Machine Learning-Based Neuroergonomic Stress Quantification of Factory Workers in Human–Robot Collaboration Environments Using Multimodal Data

Mental stress is a common issue in demanding occupational setups, such as smart industrial settings, particularly from working with robots, being one of the primary reasons for decreased performance and productivity. Quantifying and evaluating stress are critical for worker safety, performance, and overall well-being. A novel integrated framework is proposed in this research for digitising and assessing cognitive stress that combines neuroimaging (EEG and fNIRS), gaze tracking and machine learning. A factory workers’ stress assessment experiment is designed and implemented, which employs physiological, behavioural and subjective measures to assess mental stress from different perspectives. Physiological features extracted from multimodal data are used for training supervised classification and regression models.

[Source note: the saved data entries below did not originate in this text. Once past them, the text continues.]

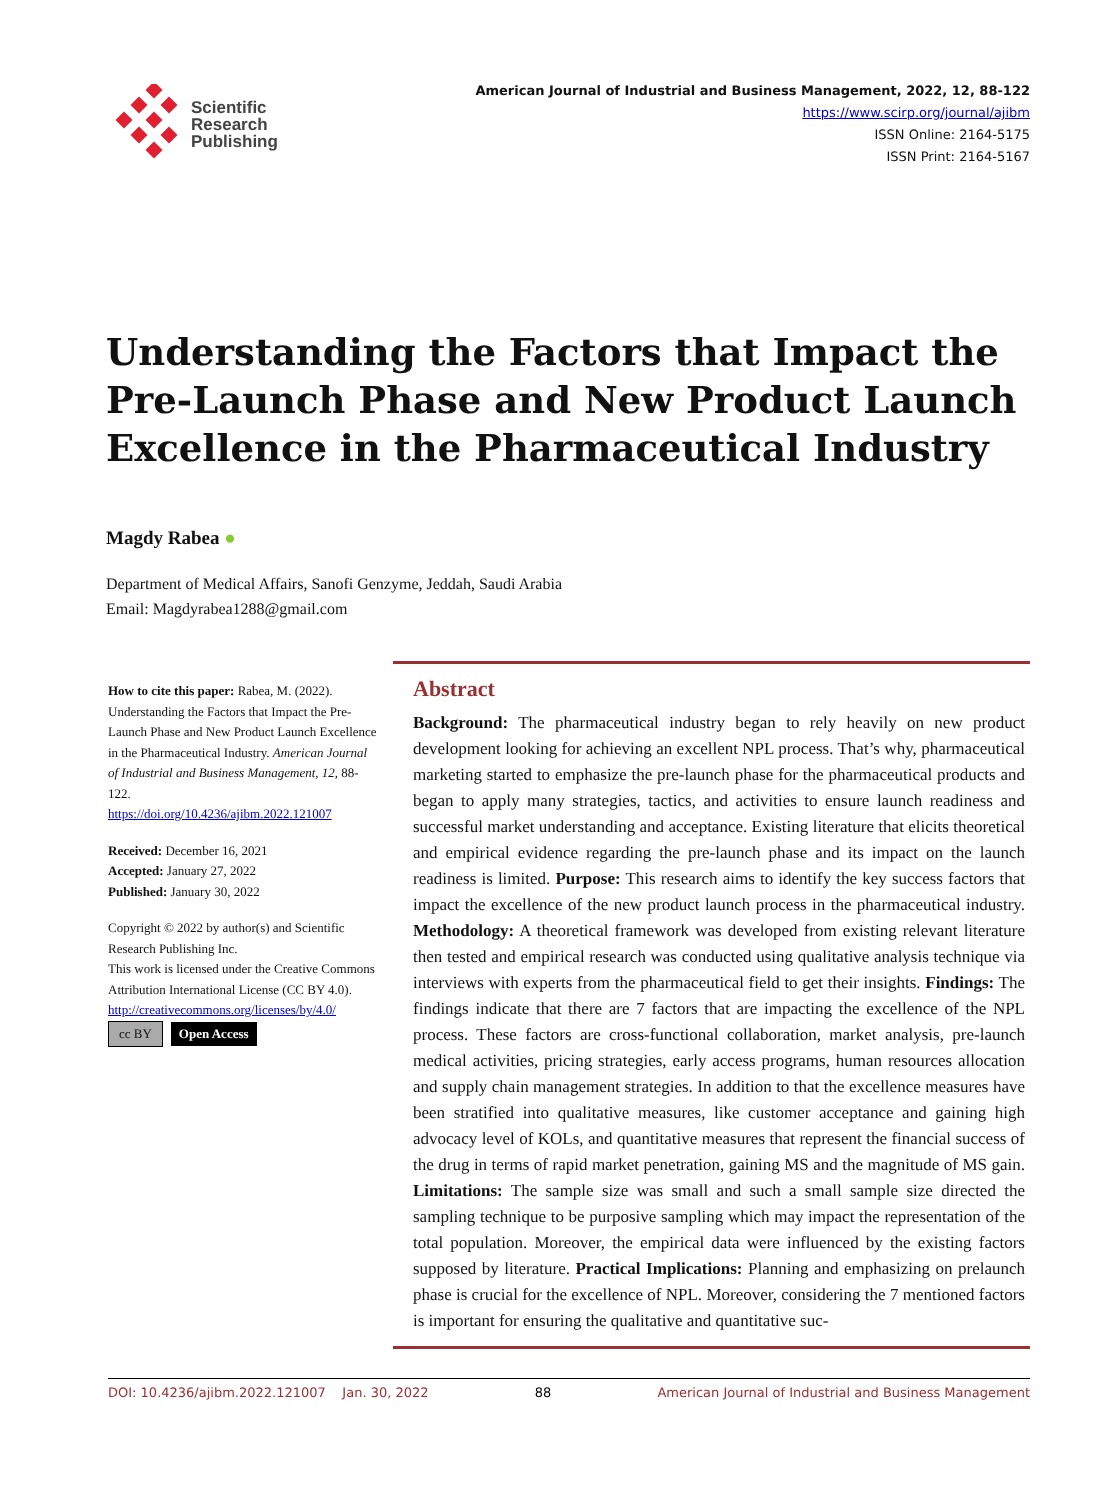Scientific
Research
Publishing
American Journal of Industrial and Business Management, 2022, 12, 88-122
https://www.scirp.org/journal/ajibm
ISSN Online: 2164-5175
ISSN Print: 2164-5167
Understanding the Factors that Impact the Pre-Launch Phase and New Product Launch Excellence in the Pharmaceutical Industry
Magdy Rabea ●
Department of Medical Affairs, Sanofi Genzyme, Jeddah, Saudi Arabia
Email: Magdyrabea1288@gmail.com
How to cite this paper: Rabea, M. (2022). Understanding the Factors that Impact the Pre-Launch Phase and New Product Launch Excellence in the Pharmaceutical Industry. American Journal of Industrial and Business Management, 12, 88-122.
https://doi.org/10.4236/ajibm.2022.121007
Received: December 16, 2021
Accepted: January 27, 2022
Published: January 30, 2022
Copyright © 2022 by author(s) and Scientific Research Publishing Inc.
This work is licensed under the Creative Commons Attribution International License (CC BY 4.0).
http://creativecommons.org/licenses/by/4.0/
cc BY Open Access
Abstract
Background: The pharmaceutical industry began to rely heavily on new product development looking for achieving an excellent NPL process. That’s why, pharmaceutical marketing started to emphasize the pre-launch phase for the pharmaceutical products and began to apply many strategies, tactics, and activities to ensure launch readiness and successful market understanding and acceptance. Existing literature that elicits theoretical and empirical evidence regarding the pre-launch phase and its impact on the launch readiness is limited. Purpose: This research aims to identify the key success factors that impact the excellence of the new product launch process in the pharmaceutical industry. Methodology: A theoretical framework was developed from existing relevant literature then tested and empirical research was conducted using qualitative analysis technique via interviews with experts from the pharmaceutical field to get their insights. Findings: The findings indicate that there are 7 factors that are impacting the excellence of the NPL process. These factors are cross-functional collaboration, market analysis, pre-launch medical activities, pricing strategies, early access programs, human resources allocation and supply chain management strategies. In addition to that the excellence measures have been stratified into qualitative measures, like customer acceptance and gaining high advocacy level of KOLs, and quantitative measures that represent the financial success of the drug in terms of rapid market penetration, gaining MS and the magnitude of MS gain. Limitations: The sample size was small and such a small sample size directed the sampling technique to be purposive sampling which may impact the representation of the total population. Moreover, the empirical data were influenced by the existing factors supposed by literature. Practical Implications: Planning and emphasizing on prelaunch phase is crucial for the excellence of NPL. Moreover, considering the 7 mentioned factors is important for ensuring the qualitative and quantitative suc-
DOI: 10.4236/ajibm.2022.121007 Jan. 30, 2022 88 American Journal of Industrial and Business Management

To further optimise the pipeline, multiple feature selection algorithms are tested, followed by ensemble learning approaches, and the best one is chosen for stress prediction. After implementing the novel stress quantification framework for the factory workers' stress assessment experiment, the ensemble learning approach produced the best results for both regression (RMSE: 10.86) and classification (accuracy: 84.1%) techniques using the STAI score as the target. The behavioural and subjective measures demonstrate the effect of varying process variables (light, noise, task speed, and complexity) during the experiment. Multimodal data, machine learning, and other computational approaches are integrated in this study to objectively quantify cognitive stress, utilising the novel stress quantification framework presented in this research, thereby bridging the gap between research and practical application. This study proposes a multi-domain framework for measuring stress, providing a promising solution for worker well-being in occupational setups.